Heading to work after school, then traveling to the second job afterwards, is what Julie Campos is experiencing. Campos, standing in her Junior year, works forty-eight hours on average in Gap inc. and Adidas , both as a sales associate. It became difficult for her to handle five classes, “In the beginning it wasn’t bad,” she said. “But then it got a bit harder because I’ll miss readings and fail a couple of quizzes.” She decided to work in both jobs because she enjoys the environment and the different vibes they each have, however it is difficult for her to stay awake in class due to the lack of sleep. “If you want to work two jobs while attending school, be careful because your mind and body gets affected dramatically in a bad way, so make sure you make time to sleep,” she said.

“I’m very sensitive with the fact that students need to work to support their family,” Professor Cheryl Franks stated.

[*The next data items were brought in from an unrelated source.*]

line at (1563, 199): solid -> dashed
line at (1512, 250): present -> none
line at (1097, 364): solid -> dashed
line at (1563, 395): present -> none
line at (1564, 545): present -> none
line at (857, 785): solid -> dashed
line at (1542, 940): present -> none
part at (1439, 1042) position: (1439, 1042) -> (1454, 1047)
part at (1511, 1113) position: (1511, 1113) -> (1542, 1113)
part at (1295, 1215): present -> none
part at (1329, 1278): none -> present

John Jay professors are important in this situation because they must understand that students have obligations outside of school and they have to focus on their personal life as well. Professor Cheryl Franks, teaches courses such as Human Rights and Justice, Diversity, Ethnic and Race relations, etc,. She is also a social worker. She acknowledges students responsibilities as she recalls working three jobs as a college student. Her primary focus is to compromise with her students “I try to assess students that have jobs, I say ‘let’s try to figure this out together.'”

Ashley Duongtran works full time in the Office of Military and Veteran Services at John Jay College and a part time customer service associate at Men’s Warehouse. She faces difficulties managing both jobs and school. She assist military veterans to transition from the military life to school life. She also wanted to assimilate into the New York lifestyle after moving from California, these are the two reasons that made her work both jobs. “At times I get really frustrated with the lack of time I have to juggle both homework, school and work,” She said in an email. “Sometimes I really wish to have a day just to relax and just become a couch potato.” 

English professor, Jean Mills does not like the idea of students working in two jobs. She believes they should quit and focus on their studies, but she grasps that it is just an ideal. “The reality is that students often have to work in order to not only support themselves but also sometimes their families, while getting an education,” she said in an email.

Christine Gancayco, junior, is a full time student working twenty hours a week in Game Stop and fifteen hours a week in a law firm. Because she works both jobs, her time with her family is limited. “I am able to be with my friends more than my family because my friends are in my classes,” Gancayco said. “The only time I see my family is during dinner since I go straight to work from school.”

In comparison, sophomore student, David Pinedo, works full time in Walgreens and part time in Pizza Hut. He also has a limited time with his family. Cramming all his assignments in a short amount of time impacts his school performance as well, “It is time consuming, I focus more on work than school,” he said.

Full time students who are working an overload of hours are at risk for a variety of issues. This includes medical conditions due to lack of sleep, lack in their social life and their academic performance is affected.  It is important for students to consider their school performance because it can impact them in the long run. Many careers are now focusing on a high GPA and a degree higher than an associates. In the past, a high school diploma or a GED was a necessity, now a bachelors and masters are the main focus.

For all of the different reasons of having two jobs, students must understand compromising is essential as well as time management, “Make sure you prioritize what is important to you and make a schedule to make time to study, homework and sleep,” Campos said.